If you’re a Swiss athlete with the weight of the world on your shoulders as leader of a team that is struggling to perform, there really is only one person to call upon.

Roger Federer.

It was to the tennis legend with 20 Grand Slam titles to his name that Switzerland’s SailGP driver Sébastien Schneiter turned to, following a series of disappointing results in the premier sailing series, which sees its next race on Schneiter’s home waters of Lake Geneva from 20-21 September.

“He said a lot,” smiled Schneiter when Olympics.com spoke to him at the SailGP in Portsmouth in July, weeks after the meeting with Federer.

“We had a very nice conversation and I had to pinch myself. It went by really quick… definitely very inspirational for us as Swiss athletes and it was really a huge opportunity for me to learn from the best.”

Schneiter, a three-time Olympian in men’s skiff, a two-person 4.99m (16.37ft) long boat, was appointed driver of the F50, a 15m (50ft) catamaran crewed by up to six sailors, for the Swiss boat’s debut in the 2023-24 season.

> JOB A
In the article about Sébastien Schneiter and Roger Federer, why did Schneiter turn to Federer? Answer in one to three sentences.
> JOB B
Carry on the article about Schneiter's SailGP season from its last sentence.

> INPUT DATA

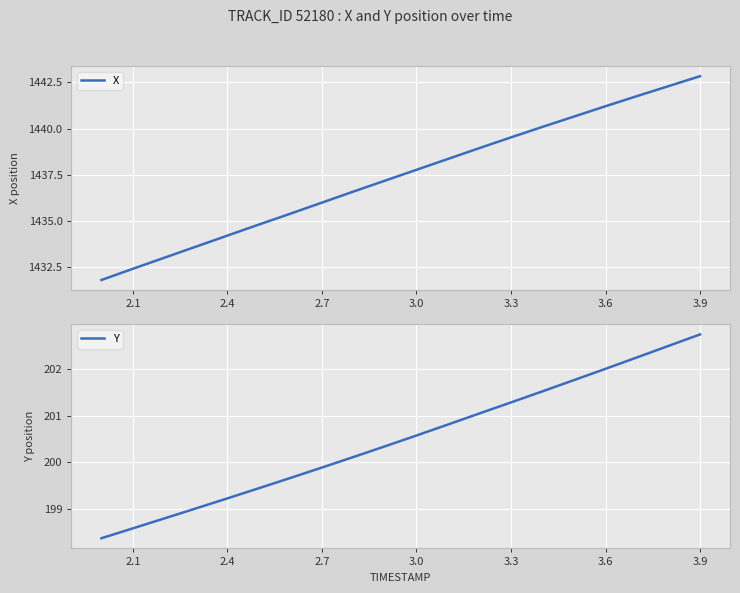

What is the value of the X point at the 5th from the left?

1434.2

> EXERCISE OUTPUT A
Schneiter turned to Federer after a series of disappointing results in SailGP. As leader of a struggling Swiss team, he carried heavy pressure, and the article presents Federer, a tennis legend with 20 Grand Slam titles, as the one person such a Swiss athlete would call upon.

> EXERCISE OUTPUT B
Pitched as a high-seas version of Formula One motor racing, Sail Grand Prix (SailGP) features 12 nations going head-to-head in high-tech boats that dramatically emerge out of the water on hydrofoils when at optimum speed.

Jostling for position in a series of five roughly 15-minute-long fleet races – generally three on Saturday and two on Sunday dependent on weather conditions – with boats reaching average race speeds of 40-60 km/h (around 25-37mph), the top three ranked teams face-off in a winner-takes-all final on Sunday afternoon.

Points from each boat’s finishing place are tallied at weekends’ end to set the rankings across the nigh-on year-long event, which concludes with a season-ending grand finale.

Add some of the world’s best sailors, from New Zealand’s three-time Olympic medallist and nine-time world champion, Peter Burling, to Olympic gold medallists Tom Slingsby (Australia) and Dylan Fletcher (Great Britain) along with spectator-friendly close-to-land courses in iconic locations across the world, plus a dash of unpredictable weather elements, and you’ve got quite the platform to showcase the very best drama from the world of sailing.

No wonder the likes of sporting icons such as former F1 driver Sebastian Vettel as well as Hollywood actors Hugh Jackman and Ryan Reynolds have become involved in some capacity with the mega series.

Unfortunately for Schneiter that drama revolved around the bottom of the table for his team, as they struggled to make their mark in their initial forays into the series.